Known Spacer worlds 
Although Asimov never issued a full list of the fifty Spacer worlds, some of them can be inferred from the author's novels and short stories. Some of them are:
- Acrisia (from Mark W. Tiedemann's Mirage)
- Capella (from Mark W. Tiedemann's Chimera)
- Inferno (from Roger MacBride Allen's Caliban trilogy)
- Keresia (from Mark W. Tiedemann's Chimera)
- Osiris (from Mark W. Tiedemann's Chimera)
- Pallena (from Mark W. Tiedemann's Mirage)
- Saon (from Mark W. Tiedemann's Mirage)
- Theia (from Mark W. Tiedemann's Chimera)
Wider connections 
In Asimov's short-story collection I, Robot, it is mentioned that the first extra-solar Earth colonies had recently been settled, in the wake of Gregory Powell and Mike Donovan's initial historic hyperspatial jump. In the novel The Robots of Dawn, it is established that the planet Aurora was originally known as "New Earth," during the first few centuries following its colonization by Earthmen (in the Tau Ceti star system), and was the first planet settled by Man outside of Earth's solar system. Therefore, it can be inferred that Aurora/New Earth is that same very first extrasolar colony settled during the timeframe of the stories featured within I, Robot, during the mid-21st Century.
Asimov's novel Nemesis hints that the Spacers may have been descendants of human beings selected by a non-human intelligence for their mental characteristics. However, except for a brief mention in Forward the Foundation, the Nemesis plotline is entirely unlinked with the rest of Asimov's science-fiction canon. (The internal logic of the Robot-Empire-Foundation saga demands that robots be present on Earth prior to the Spacer worlds' colonization, yet Nemesis contains no robots, making the continuity difficult to accept.)
Further, another story within the story arc establishes the Spacers' mastery of myco-food (food derived from fungi), which they then retain all through history up to their inclusion in the Imperium on Trantor in the sector of Mycogen.
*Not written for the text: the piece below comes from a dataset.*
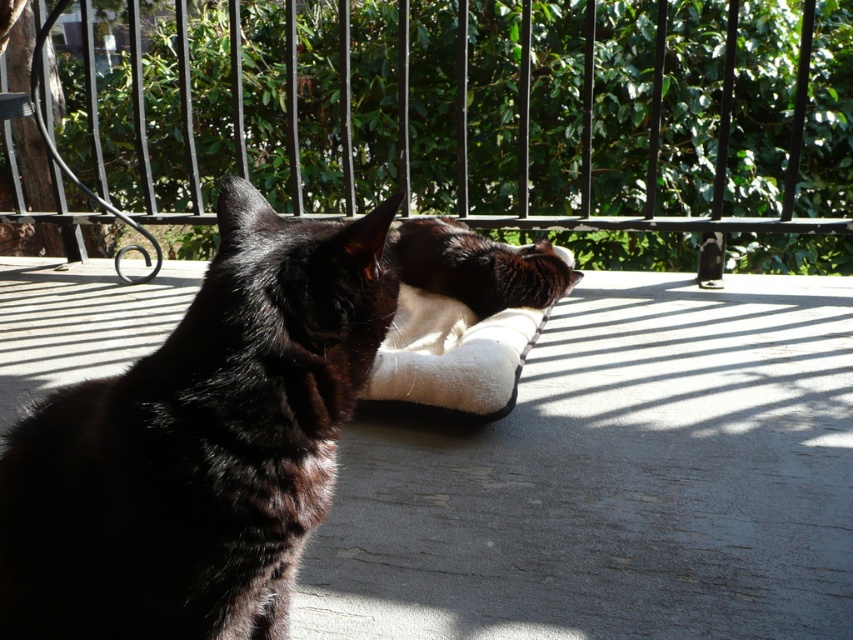
You are a cat owner who wants to ensure your cats are comfortable. You see the black fur cat at center and the black soft cushion at center. Which object is supporting the other?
The Spacers' control of myco-food makes the farming operations of Solaria seem more puzzling, until we remember that Solaria was aberrant even by Spacer standards and remained so in the later book Foundation and Earth as a real example of menace to the Second Foundation itself.
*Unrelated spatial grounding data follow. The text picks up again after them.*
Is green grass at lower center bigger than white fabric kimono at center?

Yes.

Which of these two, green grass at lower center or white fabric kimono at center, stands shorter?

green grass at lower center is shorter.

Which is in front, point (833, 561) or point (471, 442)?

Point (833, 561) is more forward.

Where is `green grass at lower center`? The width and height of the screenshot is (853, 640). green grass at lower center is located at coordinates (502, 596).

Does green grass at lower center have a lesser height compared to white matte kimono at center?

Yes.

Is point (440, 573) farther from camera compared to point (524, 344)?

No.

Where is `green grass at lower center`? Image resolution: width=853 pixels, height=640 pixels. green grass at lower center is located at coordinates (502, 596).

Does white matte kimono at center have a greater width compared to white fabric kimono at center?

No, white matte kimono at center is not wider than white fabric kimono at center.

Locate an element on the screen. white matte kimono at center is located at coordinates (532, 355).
In a somewhat similar vein, Mark W. Tiedemann's "Robot Mystery" trilogy also portrays the Spacers as a group genetically distinct from Earthpeople and their Settler descendants. Tiedemann's trilogy, set between The Robots of Dawn and its sequel Robots and Empire, attempts to update Asimov's work to reflect more recent scientific and science-fictional speculation, for example explaining the lack of nanotechnology in Asimov's robot-ridden society. According to Tiedemann's Aurora (2002), the cumulative effects of genetic alterations (due partly to nanotech devices since abandoned) separated Spacers from the rest of humanity, to such an extent that the word "human" in the Three Laws of Robotics may no longer apply to them.